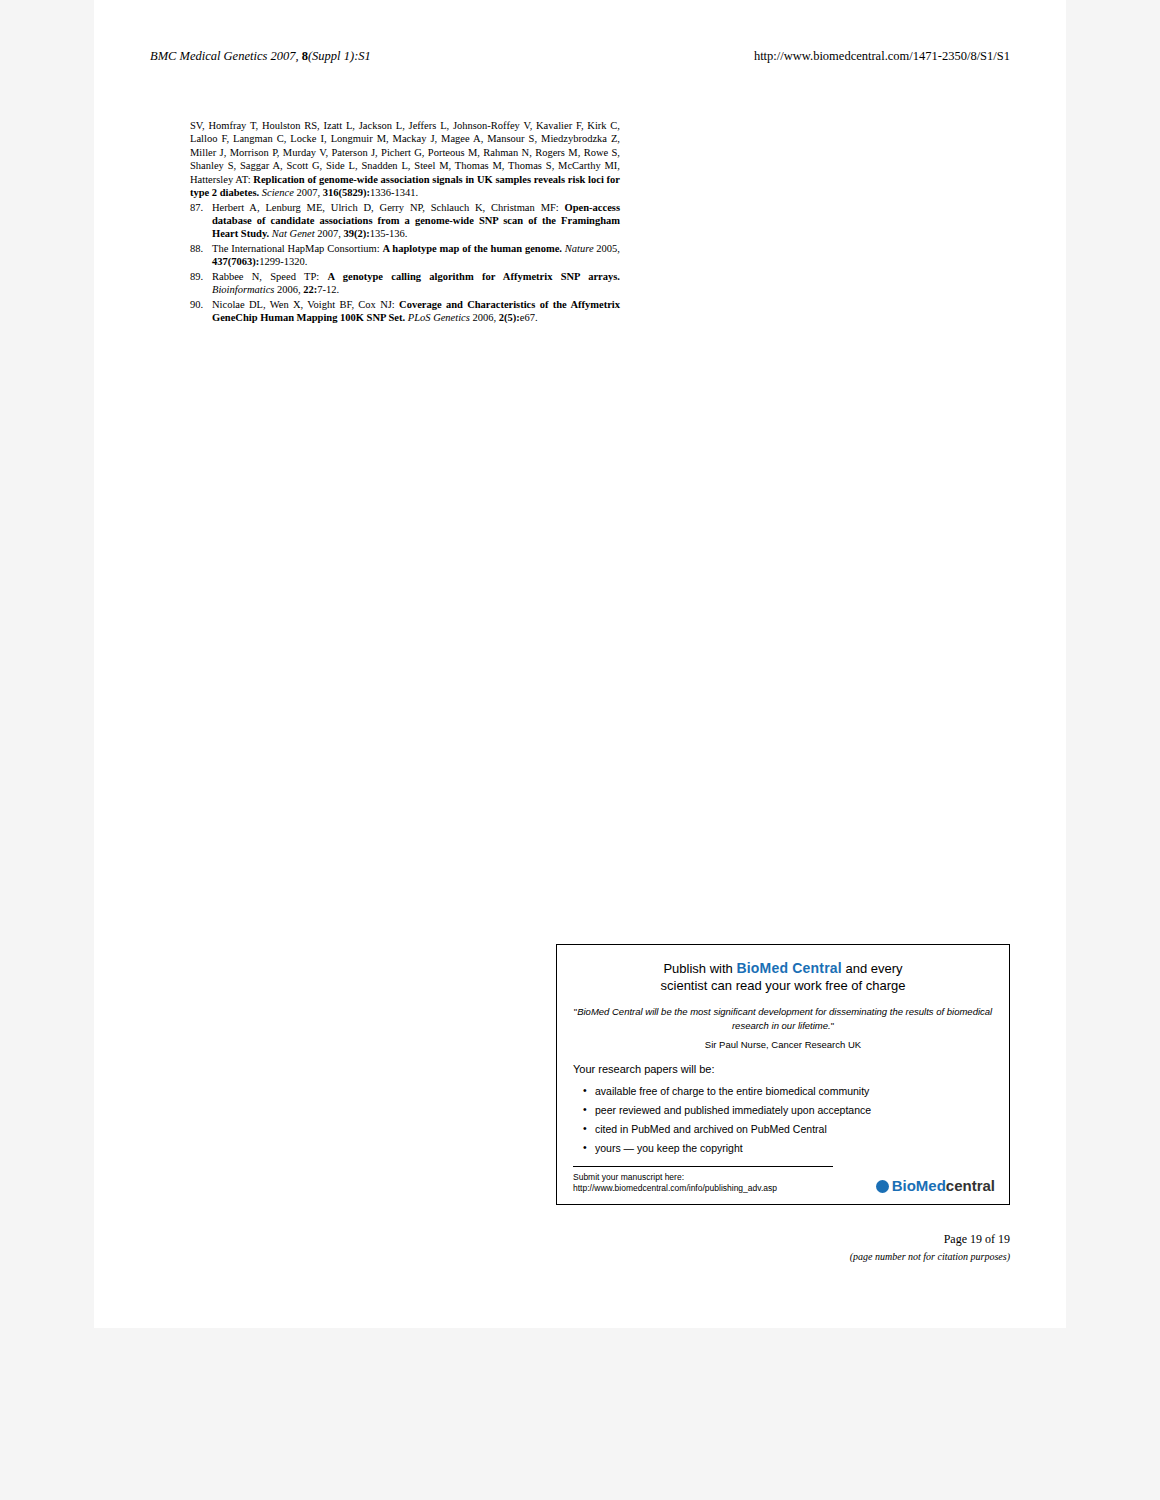BMC Medical Genetics 2007, 8(Suppl 1):S1
http://www.biomedcentral.com/1471-2350/8/S1/S1
SV, Homfray T, Houlston RS, Izatt L, Jackson L, Jeffers L, Johnson-Roffey V, Kavalier F, Kirk C, Lalloo F, Langman C, Locke I, Longmuir M, Mackay J, Magee A, Mansour S, Miedzybrodzka Z, Miller J, Morrison P, Murday V, Paterson J, Pichert G, Porteous M, Rahman N, Rogers M, Rowe S, Shanley S, Saggar A, Scott G, Side L, Snadden L, Steel M, Thomas M, Thomas S, McCarthy MI, Hattersley AT: Replication of genome-wide association signals in UK samples reveals risk loci for type 2 diabetes. Science 2007, 316(5829): 1336-1341.
87. Herbert A, Lenburg ME, Ulrich D, Gerry NP, Schlauch K, Christman MF: Open-access database of candidate associations from a genome-wide SNP scan of the Framingham Heart Study. Nat Genet 2007, 39(2): 135-136.
88. The International HapMap Consortium: A haplotype map of the human genome. Nature 2005, 437(7063): 1299-1320.
89. Rabbee N, Speed TP: A genotype calling algorithm for Affymetrix SNP arrays. Bioinformatics 2006, 22: 7-12.
90. Nicolae DL, Wen X, Voight BF, Cox NJ: Coverage and Characteristics of the Affymetrix GeneChip Human Mapping 100K SNP Set. PLoS Genetics 2006, 2(5): e67.
Publish with Bio Med Central and every
scientist can read your work free of charge
"BioMed Central will be the most significant development for disseminating the results of biomedical research in our lifetime."
Sir Paul Nurse, Cancer Research UK
Your research papers will be:
available free of charge to the entire biomedical community
peer reviewed and published immediately upon acceptance
cited in PubMed and archived on PubMed Central
yours — you keep the copyright
Submit your manuscript here:
http://www.biomedcentral.com/info/publishing_adv.asp
BioMed central
Page 19 of 19
(page number not for citation purposes)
::::::::::
* [Exercise prompt]: Copy nothing but the lines from the top of the data down to the line containing "http://www.biomedcentral.com/1471-2350/8/S1/S1", and leave the pictures out.

* [Answer to this task]:
BMC Medical Genetics 2007, 8(Suppl 1):S1
http://www.biomedcentral.com/1471-2350/8/S1/S1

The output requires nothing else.